Your task:
Given the entries that follow, write out exactly the lines starting at the one containing "FIGURE 3 | Mean" and ending at the one containing "Fig. 10. Time", both ends included, and only those.

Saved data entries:
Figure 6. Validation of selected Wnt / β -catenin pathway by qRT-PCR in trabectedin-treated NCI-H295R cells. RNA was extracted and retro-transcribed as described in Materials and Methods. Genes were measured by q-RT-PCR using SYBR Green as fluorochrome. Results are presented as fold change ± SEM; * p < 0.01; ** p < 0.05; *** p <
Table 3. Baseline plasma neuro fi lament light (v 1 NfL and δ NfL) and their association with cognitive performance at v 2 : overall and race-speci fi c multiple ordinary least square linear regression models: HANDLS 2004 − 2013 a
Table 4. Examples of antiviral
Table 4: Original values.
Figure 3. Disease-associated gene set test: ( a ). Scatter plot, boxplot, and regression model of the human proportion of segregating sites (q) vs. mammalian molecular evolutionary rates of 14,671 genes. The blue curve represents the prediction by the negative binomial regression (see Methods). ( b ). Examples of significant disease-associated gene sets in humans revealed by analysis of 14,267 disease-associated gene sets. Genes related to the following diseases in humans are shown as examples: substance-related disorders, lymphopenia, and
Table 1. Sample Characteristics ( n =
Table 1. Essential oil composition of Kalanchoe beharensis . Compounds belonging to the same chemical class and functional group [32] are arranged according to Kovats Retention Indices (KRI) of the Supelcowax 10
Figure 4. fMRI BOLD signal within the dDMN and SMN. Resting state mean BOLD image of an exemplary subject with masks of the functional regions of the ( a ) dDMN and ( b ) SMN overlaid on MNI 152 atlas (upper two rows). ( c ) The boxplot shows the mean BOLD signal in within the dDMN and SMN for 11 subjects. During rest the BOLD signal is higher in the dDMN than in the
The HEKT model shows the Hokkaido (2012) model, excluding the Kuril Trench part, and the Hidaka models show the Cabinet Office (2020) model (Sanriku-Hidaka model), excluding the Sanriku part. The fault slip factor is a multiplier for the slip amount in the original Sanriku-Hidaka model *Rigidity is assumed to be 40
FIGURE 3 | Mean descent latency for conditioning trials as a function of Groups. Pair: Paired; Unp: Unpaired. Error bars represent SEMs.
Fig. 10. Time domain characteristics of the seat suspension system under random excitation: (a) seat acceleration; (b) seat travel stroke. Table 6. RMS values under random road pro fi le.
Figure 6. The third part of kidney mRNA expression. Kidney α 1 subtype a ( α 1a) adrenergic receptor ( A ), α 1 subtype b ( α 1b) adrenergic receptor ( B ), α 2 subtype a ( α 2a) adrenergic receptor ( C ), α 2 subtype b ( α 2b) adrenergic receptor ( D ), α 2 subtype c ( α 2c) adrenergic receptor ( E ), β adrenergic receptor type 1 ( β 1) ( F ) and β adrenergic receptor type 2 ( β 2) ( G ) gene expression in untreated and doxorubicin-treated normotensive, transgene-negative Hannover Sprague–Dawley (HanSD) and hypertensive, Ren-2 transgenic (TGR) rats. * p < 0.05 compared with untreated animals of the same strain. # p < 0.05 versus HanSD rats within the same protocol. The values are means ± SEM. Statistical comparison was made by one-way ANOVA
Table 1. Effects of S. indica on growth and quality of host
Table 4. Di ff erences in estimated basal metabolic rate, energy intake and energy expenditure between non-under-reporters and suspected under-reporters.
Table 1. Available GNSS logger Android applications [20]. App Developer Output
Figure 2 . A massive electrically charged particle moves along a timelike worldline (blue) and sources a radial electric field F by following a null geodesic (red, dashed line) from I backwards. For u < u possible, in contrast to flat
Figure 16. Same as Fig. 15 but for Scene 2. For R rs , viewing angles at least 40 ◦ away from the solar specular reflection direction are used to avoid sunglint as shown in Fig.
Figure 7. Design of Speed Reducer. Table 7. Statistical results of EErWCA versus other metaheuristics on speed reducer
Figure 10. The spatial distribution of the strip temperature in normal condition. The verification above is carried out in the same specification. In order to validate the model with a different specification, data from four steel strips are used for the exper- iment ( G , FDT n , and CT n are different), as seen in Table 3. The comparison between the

Response:
FIGURE 3 | Mean descent latency for conditioning trials as a function of Groups. Pair: Paired; Unp: Unpaired. Error bars represent SEMs.
Fig. 10. Time domain characteristics of the seat suspension system under random excitation: (a) seat acceleration; (b) seat travel stroke. Table 6. RMS values under random road pro fi le.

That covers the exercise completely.